### TO-DO ITEM
From the data below, return the exact lines starting at the line containing "vfov_deg: 46.4" and ending at the line containing "focal_mm: 28", both included, and nothing else.

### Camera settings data
- Opening Delimiter -

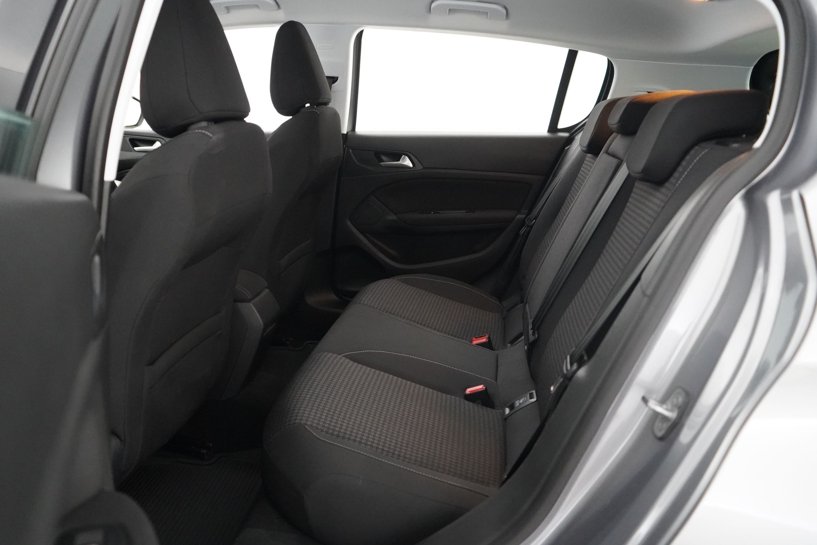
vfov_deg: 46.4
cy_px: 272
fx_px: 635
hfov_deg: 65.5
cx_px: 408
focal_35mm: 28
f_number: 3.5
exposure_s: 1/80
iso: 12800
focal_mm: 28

- Closing Delimiter -
- Opening Delimiter -

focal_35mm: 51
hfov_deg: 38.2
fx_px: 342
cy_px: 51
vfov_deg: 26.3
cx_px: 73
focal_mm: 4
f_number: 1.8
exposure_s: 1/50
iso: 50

- Closing Delimiter -
- Opening Delimiter -

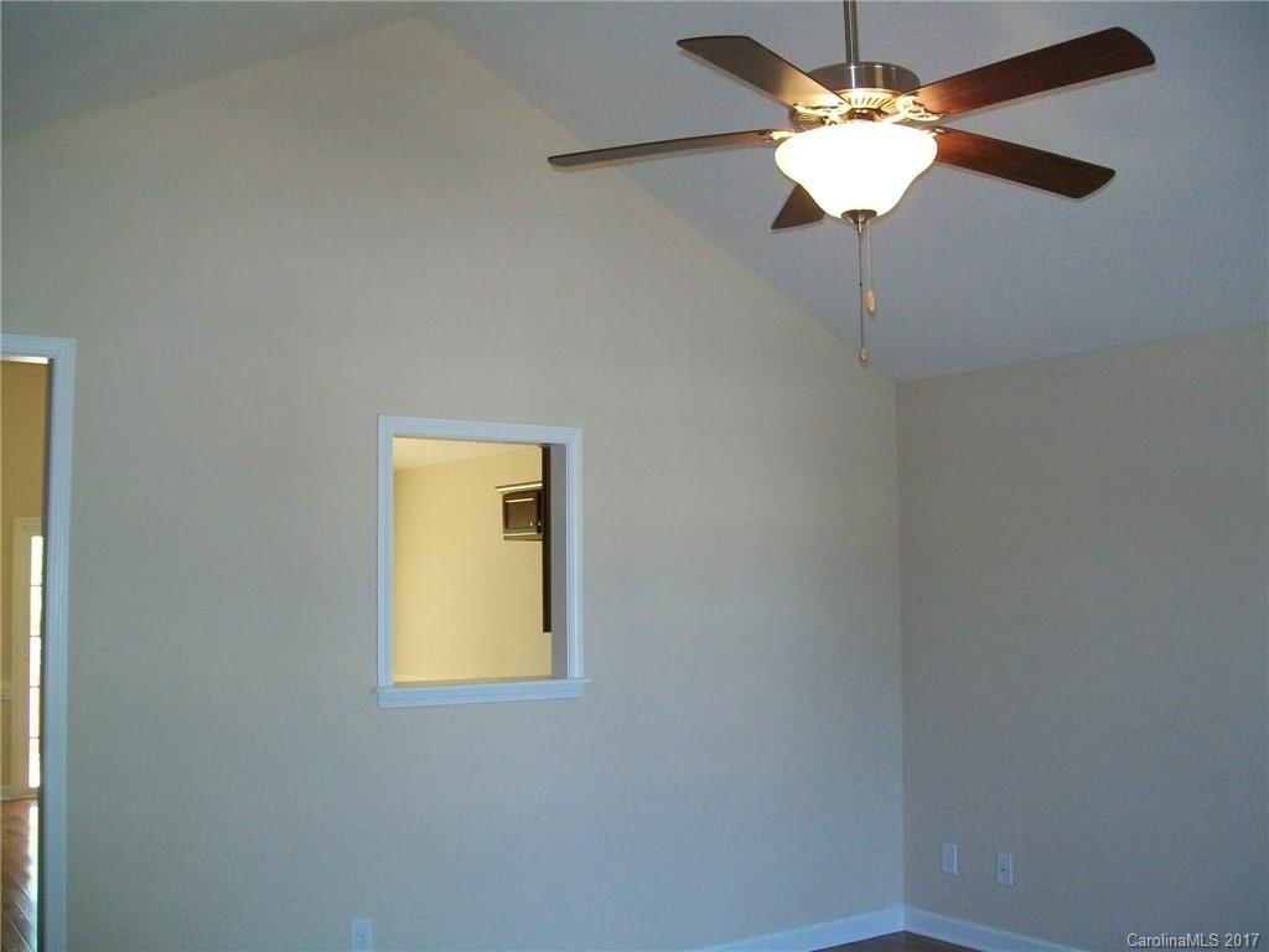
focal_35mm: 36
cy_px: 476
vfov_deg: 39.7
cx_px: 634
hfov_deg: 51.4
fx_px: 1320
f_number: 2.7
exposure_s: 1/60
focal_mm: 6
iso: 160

- Closing Delimiter -

### COMPLETED TASK
vfov_deg: 46.4
cy_px: 272
fx_px: 635
hfov_deg: 65.5
cx_px: 408
focal_35mm: 28
f_number: 3.5
exposure_s: 1/80
iso: 12800
focal_mm: 28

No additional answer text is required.